PASSAGE FOR REVIEW:
-----

Mason Hill are a Scotttish hard rock band, from Glasgow, who formed in 2015. Coined by schoolmates Scott Taylor and James Bird in 2013 they added Craig McFetridge to the line up and in due course Matthew Ward joined ranks followed shortly after by Marc Montgomery to complete the band.

They have released one studio album to date, Against The Wall (2021) plus an acoustic EP Unplugged (2020), which followed their debut EP, Mason Hill (2015).

History
Singer Scott Taylor and guitarist James Bird met at school.  Bird was already an accomplished guitarist, having played on stage with boyhood hero Zakk Wylde.  The band was formed in 2013 with the others joining at that time, with Taylor forgoing plans to become an Olympic swimmer and bassist Matthew Ward pulling out of his degree.  They released their debut eponymous EP in 2015 before embarking on various live shows, supporting acts such as Airbourne and Gun as well as appearing at festivals such as WinterStorm in Troon, and on the Boardie Takeover Stage at Download Festival.

-----

QUESTIONS TO ANSWER:
1) Quote the Mason Hill text from "They have released" up to and including "at Download Festival.".
2) According to the Mason Hill text, who did James Bird play on stage with before the band formed?
3) Proceed with the Mason Hill text from its last sentence.

-----

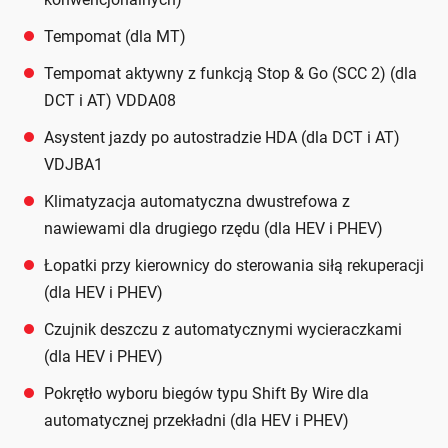
Tempomat (dla MT)
Tempomat aktywny z funkcją Stop & Go (SCC 2) (dla
DCT i AT) VDDA08
Asystent jazdy po autostradzie HDA (dla DCT i AT)
VDJBA1
Klimatyzacja automatyczna dwustrefowa z
nawiewami dla drugiego rzędu (dla HEV i PHEV)
Łopatki przy kierownicy do sterowania siłą rekuperacji
(dla HEV i PHEV)
Czujnik deszczu z automatycznymi wycieraczkami
(dla HEV i PHEV)
Pokrętło wyboru biegów typu Shift By Wire dla
automatycznej przekładni (dla HEV i PHEV)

-----

ANSWERS BY TASK:
1)
They have released one studio album to date, Against The Wall (2021) plus an acoustic EP Unplugged (2020), which followed their debut EP, Mason Hill (2015).

History
Singer Scott Taylor and guitarist James Bird met at school.  Bird was already an accomplished guitarist, having played on stage with boyhood hero Zakk Wylde.  The band was formed in 2013 with the others joining at that time, with Taylor forgoing plans to become an Olympic swimmer and bassist Matthew Ward pulling out of his degree.  They released their debut eponymous EP in 2015 before embarking on various live shows, supporting acts such as Airbourne and Gun as well as appearing at festivals such as WinterStorm in Troon, and on the Boardie Takeover Stage at Download Festival.

2) Zakk Wylde, his boyhood hero.

3)
In 2019, they launched a Kickstarter campaign for their debut album Against The Wall.  It was eventually released in March 2021 with the album reaching number 19 in the UK Albums Chart, and number one in the UK Rock and Metal Chart.

Members
Current lineup
Scott Taylor - Vocals
James Bird - Lead guitar
Marc Montgomery - Guitar
Matthew Ward - Bass
Craig McFetridge - Drums

Discography

Singles
 2020 "Against The Wall"
 2020 "Find My Way"
 2021 "DNA"

Albums
 Against The Wall (7 Hz, 2021)

EPs
 Mason Hil (2015)
 Unplugged (2020)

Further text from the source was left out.